What you should do:
Would you return the listing exactly as written, apart from its pictures?

*****

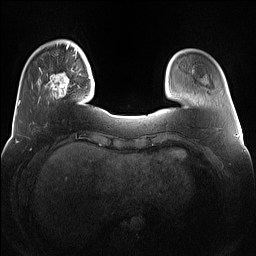
Breast MRI (dynamic contrast-enhanced), one axial slice. Slice 23 of 160 in the series (ordered by position). Dynamic contrast-enhanced series, time point 2 of 7 at this slice position (early post-contrast). 1.5 T. TE 1.4 ms, TR 5 ms. 256 × 256 image matrix. Female patient.
Outlined on this slice (semi-automatic segmentation, software-assisted and operator-edited):
- enhancing-tissue mask used for the functional tumour volume (all voxels passing the contrast-enhancement thresholds inside the analysis volume; usually the tumour): bounding box <39,68,79,99> (left, top, right, bottom; pixels)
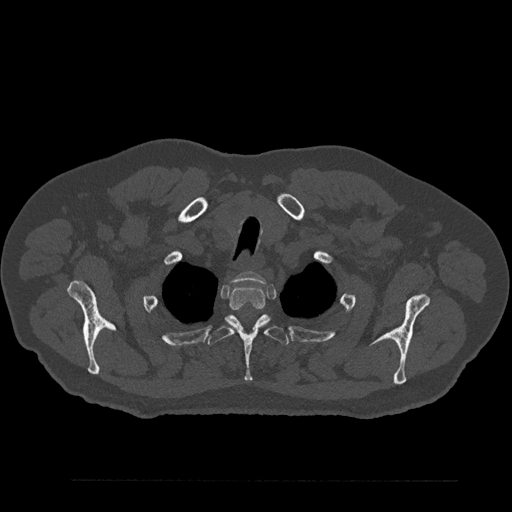
CT including the spine, one axial slice. Position 704 of 797 along the scan axis. 120 kVp. Bone window (W 1800 / L 400 HU). 0.5 mm slice thickness. 512 × 512 image matrix, field of view 430 × 430 mm. Patient: male, 61 years. Case-level facts recorded for this patient, not image findings: primary cancer: prostate.
Structures marked on this image (semi-automatically segmented with operator editing):
- T1 vertebra: bounding box (x1, y1, x2, y2) in pixels: (234, 271, 266, 284)
- T2 vertebra: (229, 285, 265, 311)
- T3 vertebra: (208, 314, 289, 382)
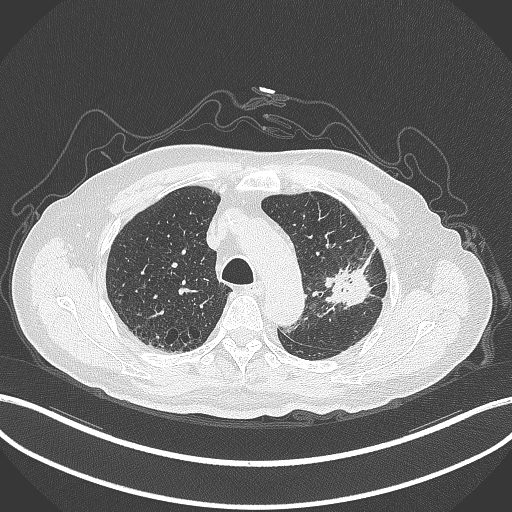
Chest CT, one axial slice. 120 kVp. Lung window (W 1500 / L -600 HU). 1 mm slice thickness. 512 × 512 image matrix, field of view 400 × 400 mm. Male patient, age 79 years. Case-level facts recorded for this patient, not image findings: clinical TNM (as recorded): T2a N1 M1.
Outlined on this slice (rectangle marked by the reading radiologist):
- lung tumour (recorded histology: adenocarcinoma): box from (x=322, y=246) to (x=385, y=309) px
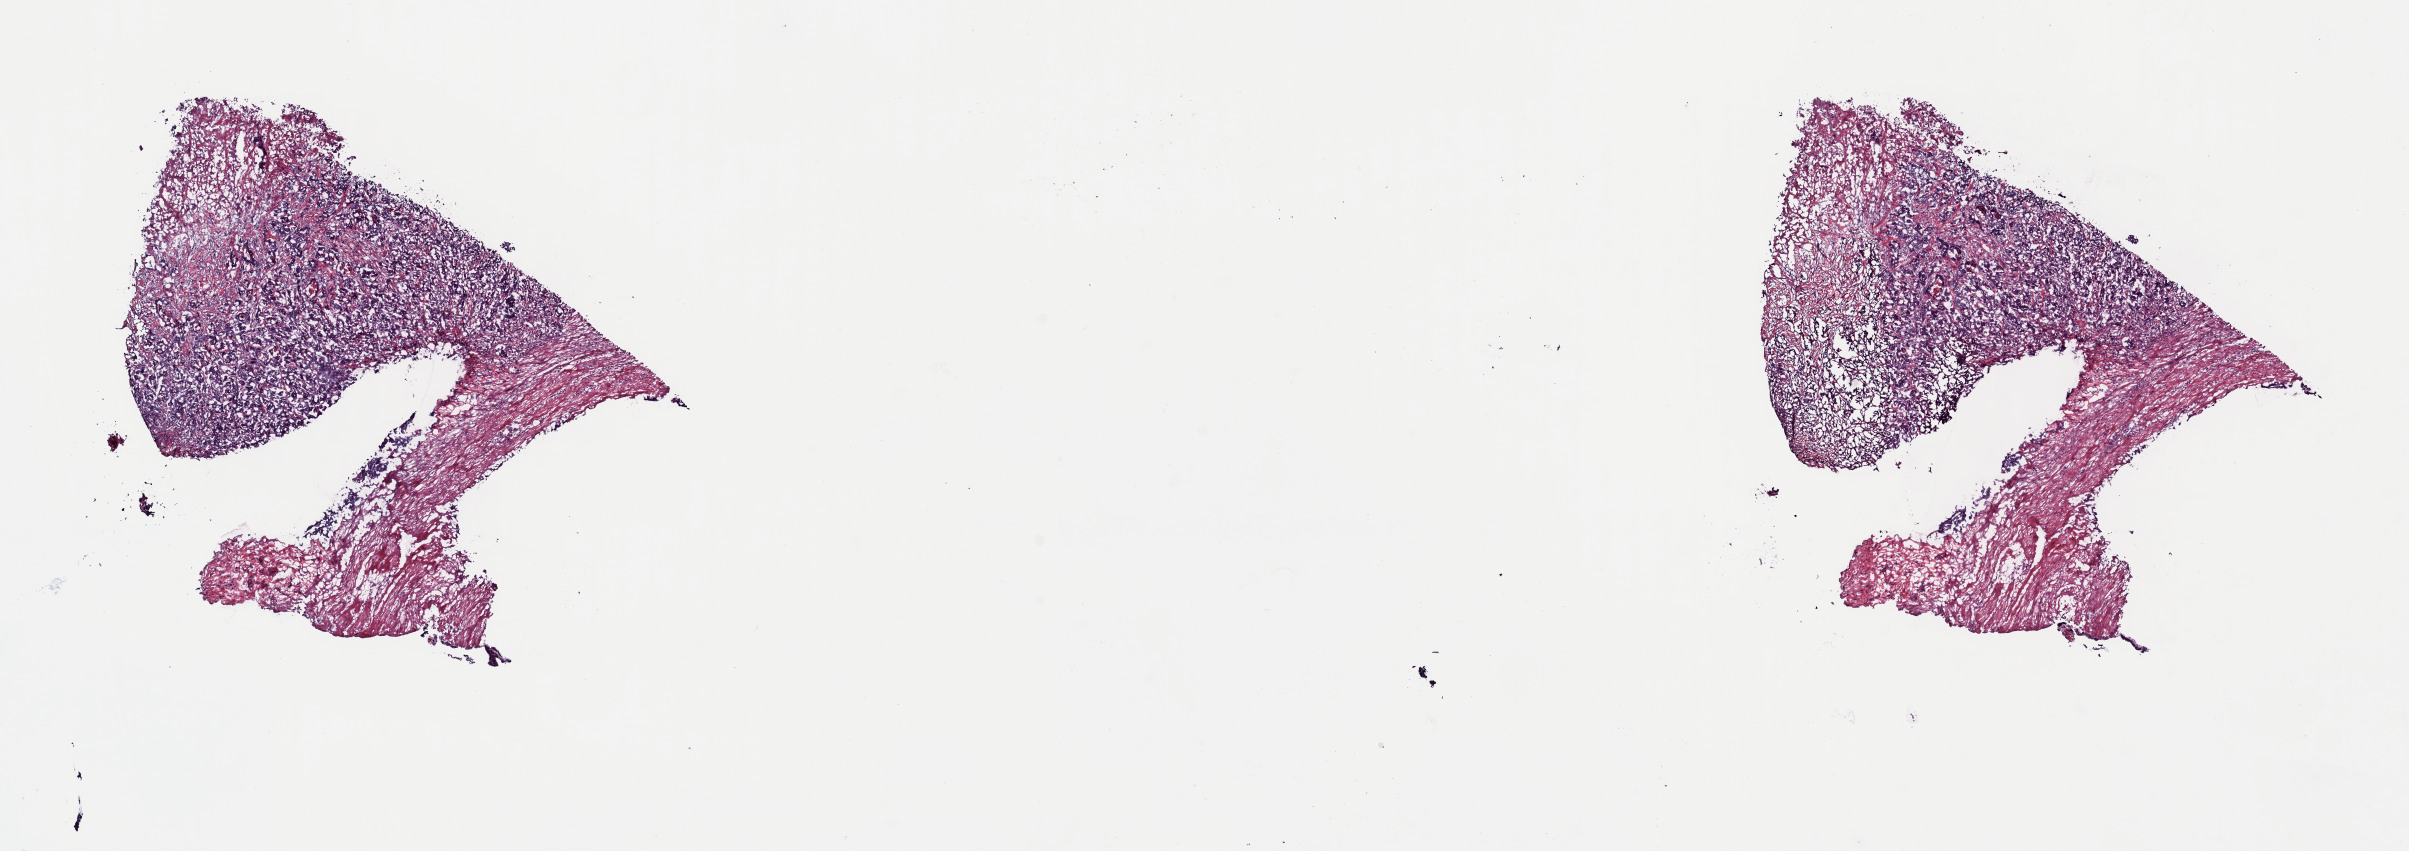
Whole-slide histology image, Hematoxylin and eosin (H&E) stained, shown as a low-resolution overview of the whole scanned area (about 19.0 x 6.7 mm, slide scanned at 40x), frozen section from the top of the tissue portion, sample: primary tumour, stomach. Male, age 71 years at initial diagnosis.
Pathologic diagnosis: Tubular adenocarcinoma (gastric antrum).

*****

Expected answer:
Breast MRI (dynamic contrast-enhanced), one axial slice. Slice 23 of 160 in the series (ordered by position). Dynamic contrast-enhanced series, time point 2 of 7 at this slice position (early post-contrast). 1.5 T. TE 1.4 ms, TR 5 ms. 256 × 256 image matrix. Female patient.
Outlined on this slice (semi-automatic segmentation, software-assisted and operator-edited):
- enhancing-tissue mask used for the functional tumour volume (all voxels passing the contrast-enhancement thresholds inside the analysis volume; usually the tumour): bounding box <39,68,79,99> (left, top, right, bottom; pixels)
CT including the spine, one axial slice. Position 704 of 797 along the scan axis. 120 kVp. Bone window (W 1800 / L 400 HU). 0.5 mm slice thickness. 512 × 512 image matrix, field of view 430 × 430 mm. Patient: male, 61 years. Case-level facts recorded for this patient, not image findings: primary cancer: prostate.
Structures marked on this image (semi-automatically segmented with operator editing):
- T1 vertebra: bounding box (x1, y1, x2, y2) in pixels: (234, 271, 266, 284)
- T2 vertebra: (229, 285, 265, 311)
- T3 vertebra: (208, 314, 289, 382)
Chest CT, one axial slice. 120 kVp. Lung window (W 1500 / L -600 HU). 1 mm slice thickness. 512 × 512 image matrix, field of view 400 × 400 mm. Male patient, age 79 years. Case-level facts recorded for this patient, not image findings: clinical TNM (as recorded): T2a N1 M1.
Outlined on this slice (rectangle marked by the reading radiologist):
- lung tumour (recorded histology: adenocarcinoma): box from (x=322, y=246) to (x=385, y=309) px
Whole-slide histology image, Hematoxylin and eosin (H&E) stained, shown as a low-resolution overview of the whole scanned area (about 19.0 x 6.7 mm, slide scanned at 40x), frozen section from the top of the tissue portion, sample: primary tumour, stomach. Male, age 71 years at initial diagnosis.
Pathologic diagnosis: Tubular adenocarcinoma (gastric antrum).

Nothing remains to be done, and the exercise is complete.